DATASET EXCERPTS:
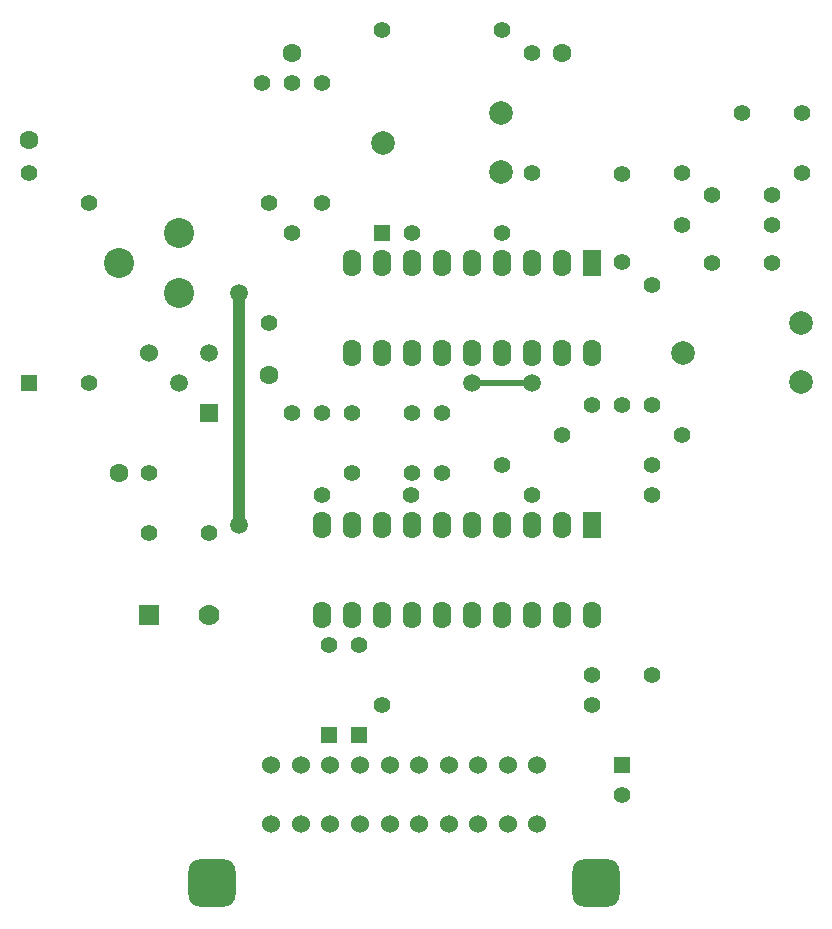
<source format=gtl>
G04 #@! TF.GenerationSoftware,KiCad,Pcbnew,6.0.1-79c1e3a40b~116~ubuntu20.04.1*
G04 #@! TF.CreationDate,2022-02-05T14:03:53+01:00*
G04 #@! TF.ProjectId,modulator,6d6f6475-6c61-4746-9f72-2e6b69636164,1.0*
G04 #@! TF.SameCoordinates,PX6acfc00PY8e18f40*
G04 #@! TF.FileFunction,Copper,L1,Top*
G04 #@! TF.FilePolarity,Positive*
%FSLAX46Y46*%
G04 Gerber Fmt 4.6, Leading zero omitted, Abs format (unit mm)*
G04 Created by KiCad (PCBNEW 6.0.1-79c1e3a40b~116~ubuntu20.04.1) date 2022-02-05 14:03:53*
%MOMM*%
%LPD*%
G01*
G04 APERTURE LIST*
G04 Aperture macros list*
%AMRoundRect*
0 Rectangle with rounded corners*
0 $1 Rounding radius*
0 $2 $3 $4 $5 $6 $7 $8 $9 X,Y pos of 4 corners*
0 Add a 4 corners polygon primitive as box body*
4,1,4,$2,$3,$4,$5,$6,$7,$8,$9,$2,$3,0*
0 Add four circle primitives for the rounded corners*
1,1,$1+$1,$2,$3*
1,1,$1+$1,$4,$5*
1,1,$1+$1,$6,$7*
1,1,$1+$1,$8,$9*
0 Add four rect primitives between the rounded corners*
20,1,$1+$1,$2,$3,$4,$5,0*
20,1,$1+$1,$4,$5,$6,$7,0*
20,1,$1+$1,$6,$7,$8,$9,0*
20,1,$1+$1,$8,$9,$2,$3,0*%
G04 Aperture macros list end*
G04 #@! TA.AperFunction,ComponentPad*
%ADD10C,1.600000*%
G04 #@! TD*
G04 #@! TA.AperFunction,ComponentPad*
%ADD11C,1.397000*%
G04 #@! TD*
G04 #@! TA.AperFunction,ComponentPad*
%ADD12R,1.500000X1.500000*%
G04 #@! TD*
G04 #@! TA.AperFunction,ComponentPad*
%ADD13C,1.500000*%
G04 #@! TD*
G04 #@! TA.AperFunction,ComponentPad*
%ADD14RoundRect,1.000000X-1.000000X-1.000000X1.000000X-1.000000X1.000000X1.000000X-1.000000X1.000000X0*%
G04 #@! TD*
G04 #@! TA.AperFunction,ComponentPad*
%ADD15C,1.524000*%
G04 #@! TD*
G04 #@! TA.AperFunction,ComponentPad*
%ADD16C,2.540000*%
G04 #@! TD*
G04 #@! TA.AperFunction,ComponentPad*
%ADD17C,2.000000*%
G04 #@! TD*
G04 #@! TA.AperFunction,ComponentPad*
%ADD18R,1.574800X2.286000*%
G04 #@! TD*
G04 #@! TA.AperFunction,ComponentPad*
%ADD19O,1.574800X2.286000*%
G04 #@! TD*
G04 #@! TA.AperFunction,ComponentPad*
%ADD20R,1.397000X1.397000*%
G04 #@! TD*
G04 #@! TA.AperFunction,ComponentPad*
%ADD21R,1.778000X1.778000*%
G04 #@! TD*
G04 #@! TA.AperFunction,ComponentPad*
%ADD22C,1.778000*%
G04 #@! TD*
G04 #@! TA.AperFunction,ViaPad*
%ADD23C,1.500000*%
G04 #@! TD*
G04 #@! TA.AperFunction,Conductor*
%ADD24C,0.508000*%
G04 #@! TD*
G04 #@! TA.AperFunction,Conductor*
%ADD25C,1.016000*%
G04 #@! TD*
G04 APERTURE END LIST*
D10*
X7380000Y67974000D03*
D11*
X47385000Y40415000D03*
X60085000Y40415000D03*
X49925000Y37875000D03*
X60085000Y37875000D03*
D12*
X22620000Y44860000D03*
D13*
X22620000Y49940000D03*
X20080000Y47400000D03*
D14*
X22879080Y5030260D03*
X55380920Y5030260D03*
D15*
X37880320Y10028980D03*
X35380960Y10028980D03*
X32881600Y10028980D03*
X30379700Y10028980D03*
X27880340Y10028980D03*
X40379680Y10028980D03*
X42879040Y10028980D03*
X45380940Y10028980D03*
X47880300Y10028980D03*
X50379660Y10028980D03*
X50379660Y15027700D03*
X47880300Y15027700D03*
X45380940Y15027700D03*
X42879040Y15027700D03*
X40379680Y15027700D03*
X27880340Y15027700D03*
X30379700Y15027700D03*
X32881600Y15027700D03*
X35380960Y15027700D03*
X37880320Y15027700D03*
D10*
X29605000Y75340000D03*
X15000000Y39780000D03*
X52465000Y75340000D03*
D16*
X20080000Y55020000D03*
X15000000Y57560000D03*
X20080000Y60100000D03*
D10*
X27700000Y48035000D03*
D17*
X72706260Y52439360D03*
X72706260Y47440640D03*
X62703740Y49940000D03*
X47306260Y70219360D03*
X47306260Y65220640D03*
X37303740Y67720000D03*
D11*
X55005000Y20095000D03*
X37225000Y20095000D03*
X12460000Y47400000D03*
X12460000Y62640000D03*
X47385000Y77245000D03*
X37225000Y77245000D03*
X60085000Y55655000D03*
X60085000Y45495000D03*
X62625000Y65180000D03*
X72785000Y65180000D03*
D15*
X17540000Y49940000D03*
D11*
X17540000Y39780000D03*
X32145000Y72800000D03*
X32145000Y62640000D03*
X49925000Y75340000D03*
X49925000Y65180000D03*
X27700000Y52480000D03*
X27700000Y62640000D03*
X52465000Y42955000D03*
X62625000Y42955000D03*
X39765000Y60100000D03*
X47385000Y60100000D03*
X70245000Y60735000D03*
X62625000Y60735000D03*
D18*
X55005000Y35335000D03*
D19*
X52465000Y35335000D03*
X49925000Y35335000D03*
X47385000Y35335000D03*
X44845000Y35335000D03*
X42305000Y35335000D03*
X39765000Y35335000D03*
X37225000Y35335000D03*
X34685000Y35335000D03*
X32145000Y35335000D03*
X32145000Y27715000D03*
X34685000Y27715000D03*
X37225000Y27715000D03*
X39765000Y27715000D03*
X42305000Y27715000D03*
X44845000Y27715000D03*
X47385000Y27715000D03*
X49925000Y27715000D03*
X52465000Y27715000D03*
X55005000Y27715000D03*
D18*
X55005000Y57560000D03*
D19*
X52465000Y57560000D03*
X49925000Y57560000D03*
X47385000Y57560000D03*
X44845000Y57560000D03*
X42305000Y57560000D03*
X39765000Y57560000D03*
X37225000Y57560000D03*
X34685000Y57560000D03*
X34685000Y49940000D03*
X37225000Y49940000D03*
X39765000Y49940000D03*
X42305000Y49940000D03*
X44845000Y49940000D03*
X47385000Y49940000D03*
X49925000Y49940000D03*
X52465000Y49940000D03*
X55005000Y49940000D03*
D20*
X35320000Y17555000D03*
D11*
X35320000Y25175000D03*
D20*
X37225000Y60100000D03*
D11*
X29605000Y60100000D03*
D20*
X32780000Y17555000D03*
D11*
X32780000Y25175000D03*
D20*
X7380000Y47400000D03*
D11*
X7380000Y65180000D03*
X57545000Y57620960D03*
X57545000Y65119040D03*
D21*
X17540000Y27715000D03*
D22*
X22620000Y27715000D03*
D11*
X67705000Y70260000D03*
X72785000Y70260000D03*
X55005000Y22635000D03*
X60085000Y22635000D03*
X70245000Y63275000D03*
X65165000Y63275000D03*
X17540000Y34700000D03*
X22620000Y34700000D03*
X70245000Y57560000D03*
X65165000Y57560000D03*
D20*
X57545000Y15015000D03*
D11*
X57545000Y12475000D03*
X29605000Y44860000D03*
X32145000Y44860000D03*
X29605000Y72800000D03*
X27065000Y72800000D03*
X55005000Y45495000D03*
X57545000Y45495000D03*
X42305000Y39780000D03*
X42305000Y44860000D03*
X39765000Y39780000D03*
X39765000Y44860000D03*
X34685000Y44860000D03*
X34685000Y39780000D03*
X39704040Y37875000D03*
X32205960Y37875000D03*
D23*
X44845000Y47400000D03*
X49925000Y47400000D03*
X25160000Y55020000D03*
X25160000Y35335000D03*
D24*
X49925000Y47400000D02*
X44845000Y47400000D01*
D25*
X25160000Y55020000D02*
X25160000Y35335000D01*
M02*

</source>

EXERCISE AIM: The lines running from the beginning of the listing above through the line that holds "G04 Aperture macros list end*" are to be duplicated exactly, both ends kept, pictures omitted.

WRITTEN SOLUTION:
<source format=gtl>
G04 #@! TF.GenerationSoftware,KiCad,Pcbnew,6.0.1-79c1e3a40b~116~ubuntu20.04.1*
G04 #@! TF.CreationDate,2022-02-05T14:03:53+01:00*
G04 #@! TF.ProjectId,modulator,6d6f6475-6c61-4746-9f72-2e6b69636164,1.0*
G04 #@! TF.SameCoordinates,PX6acfc00PY8e18f40*
G04 #@! TF.FileFunction,Copper,L1,Top*
G04 #@! TF.FilePolarity,Positive*
%FSLAX46Y46*%
G04 Gerber Fmt 4.6, Leading zero omitted, Abs format (unit mm)*
G04 Created by KiCad (PCBNEW 6.0.1-79c1e3a40b~116~ubuntu20.04.1) date 2022-02-05 14:03:53*
%MOMM*%
%LPD*%
G01*
G04 APERTURE LIST*
G04 Aperture macros list*
%AMRoundRect*
0 Rectangle with rounded corners*
0 $1 Rounding radius*
0 $2 $3 $4 $5 $6 $7 $8 $9 X,Y pos of 4 corners*
0 Add a 4 corners polygon primitive as box body*
4,1,4,$2,$3,$4,$5,$6,$7,$8,$9,$2,$3,0*
0 Add four circle primitives for the rounded corners*
1,1,$1+$1,$2,$3*
1,1,$1+$1,$4,$5*
1,1,$1+$1,$6,$7*
1,1,$1+$1,$8,$9*
0 Add four rect primitives between the rounded corners*
20,1,$1+$1,$2,$3,$4,$5,0*
20,1,$1+$1,$4,$5,$6,$7,0*
20,1,$1+$1,$6,$7,$8,$9,0*
20,1,$1+$1,$8,$9,$2,$3,0*%
G04 Aperture macros list end*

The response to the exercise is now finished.